**What you should do**
Retype the records below word for word and omit any image.
= = = =
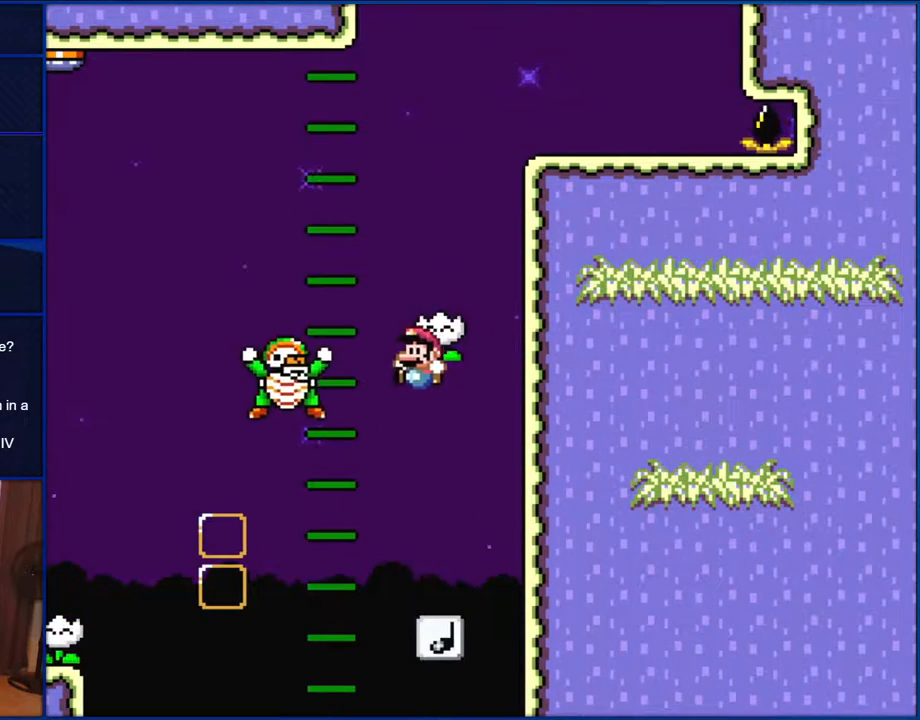
{"buttons": ["B", "Y", "DPAD_RIGHT"], "events": [[117, "B", "up"], [233, "B", "down"], [267, "DPAD_LEFT", "up"], [300, "DPAD_RIGHT", "down"]]}
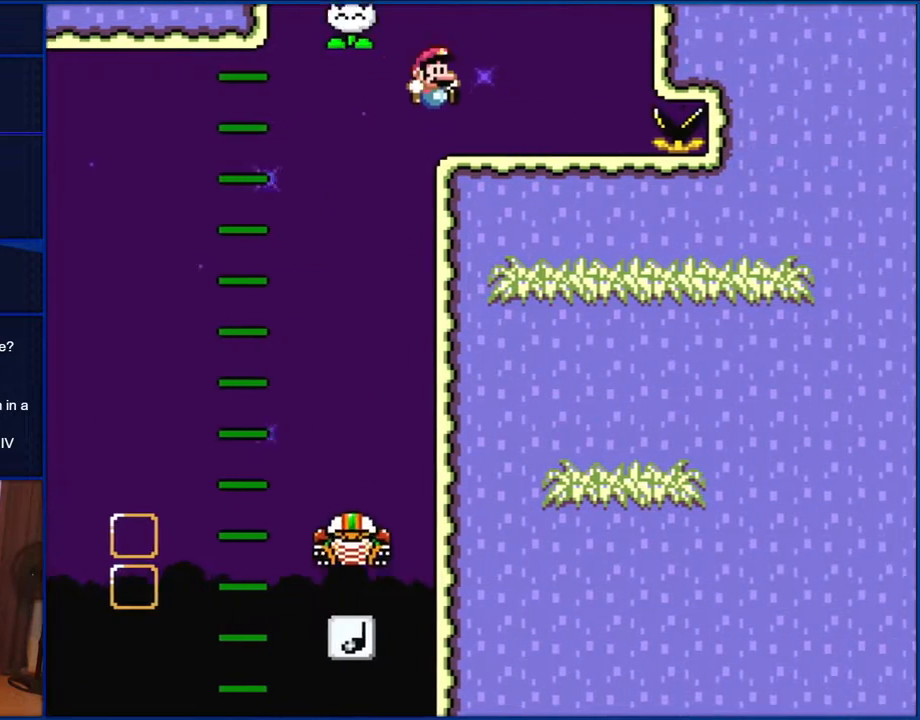
{"buttons": ["B", "Y", "DPAD_LEFT"], "events": [[117, "DPAD_RIGHT", "up"], [150, "B", "up"], [150, "DPAD_LEFT", "down"], [500, "B", "down"]]}
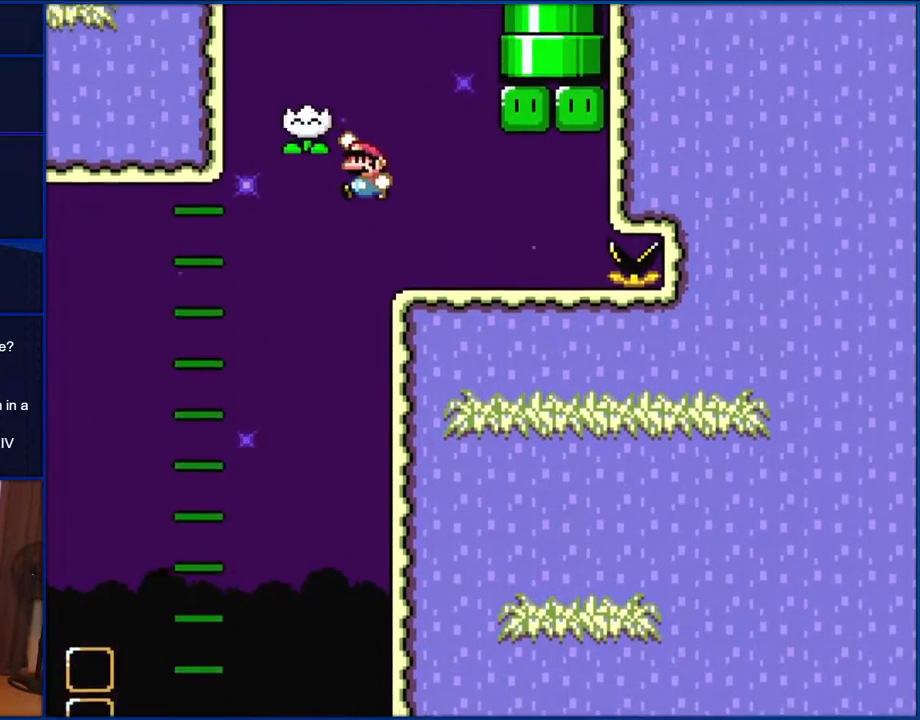
{"buttons": ["B", "Y", "DPAD_RIGHT"], "events": [[133, "DPAD_LEFT", "up"], [183, "DPAD_RIGHT", "down"], [267, "B", "up"], [400, "B", "down"]]}
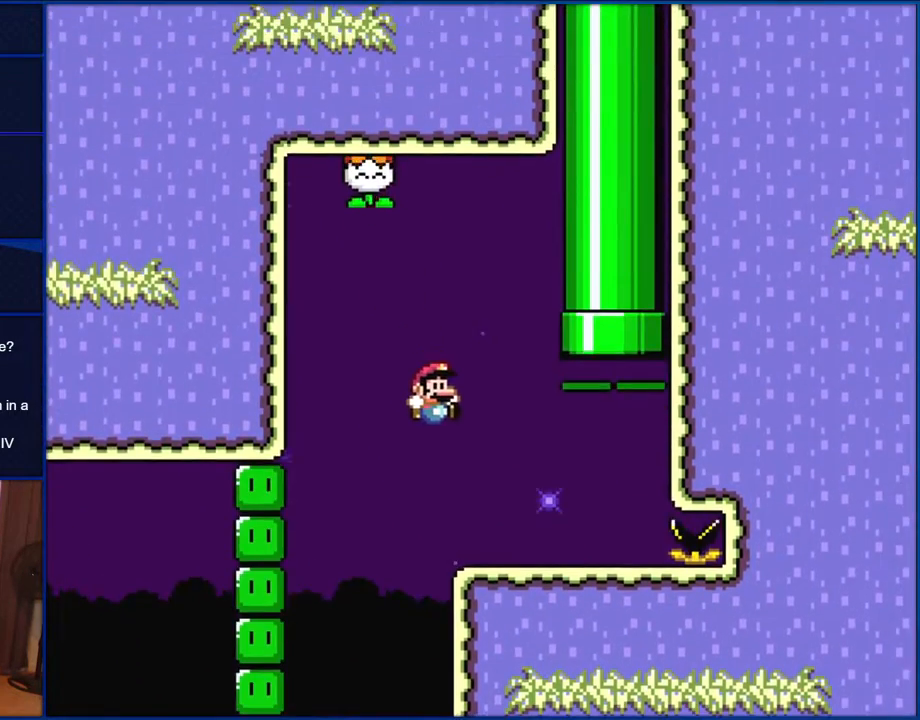
{"buttons": ["B", "Y", "DPAD_UP", "DPAD_LEFT"], "events": [[117, "B", "up"], [367, "B", "down"], [400, "DPAD_UP", "down"], [433, "DPAD_LEFT", "down"], [433, "DPAD_RIGHT", "up"]]}
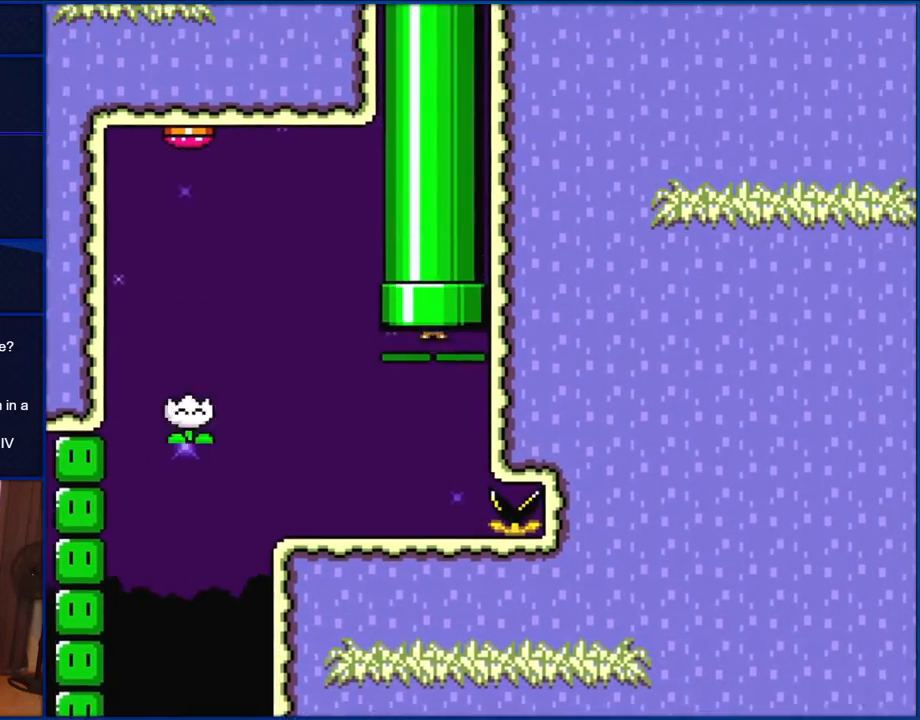
{"buttons": ["B", "Y"], "events": [[117, "DPAD_LEFT", "up"], [383, "DPAD_UP", "up"]]}
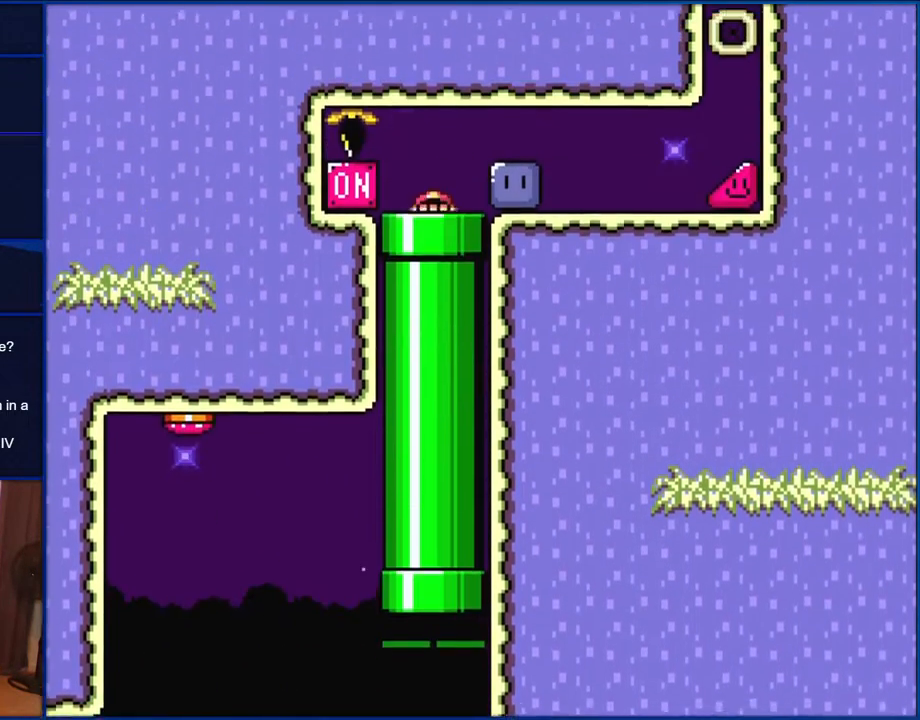
{"buttons": ["Y", "DPAD_RIGHT"], "events": [[183, "B", "up"], [350, "DPAD_RIGHT", "down"]]}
= = = =
**Task response**
{"buttons": ["B", "Y", "DPAD_RIGHT"], "events": [[117, "B", "up"], [233, "B", "down"], [267, "DPAD_LEFT", "up"], [300, "DPAD_RIGHT", "down"]]}
{"buttons": ["B", "Y", "DPAD_LEFT"], "events": [[117, "DPAD_RIGHT", "up"], [150, "B", "up"], [150, "DPAD_LEFT", "down"], [500, "B", "down"]]}
{"buttons": ["B", "Y", "DPAD_RIGHT"], "events": [[133, "DPAD_LEFT", "up"], [183, "DPAD_RIGHT", "down"], [267, "B", "up"], [400, "B", "down"]]}
{"buttons": ["B", "Y", "DPAD_UP", "DPAD_LEFT"], "events": [[117, "B", "up"], [367, "B", "down"], [400, "DPAD_UP", "down"], [433, "DPAD_LEFT", "down"], [433, "DPAD_RIGHT", "up"]]}
{"buttons": ["B", "Y"], "events": [[117, "DPAD_LEFT", "up"], [383, "DPAD_UP", "up"]]}
{"buttons": ["Y", "DPAD_RIGHT"], "events": [[183, "B", "up"], [350, "DPAD_RIGHT", "down"]]}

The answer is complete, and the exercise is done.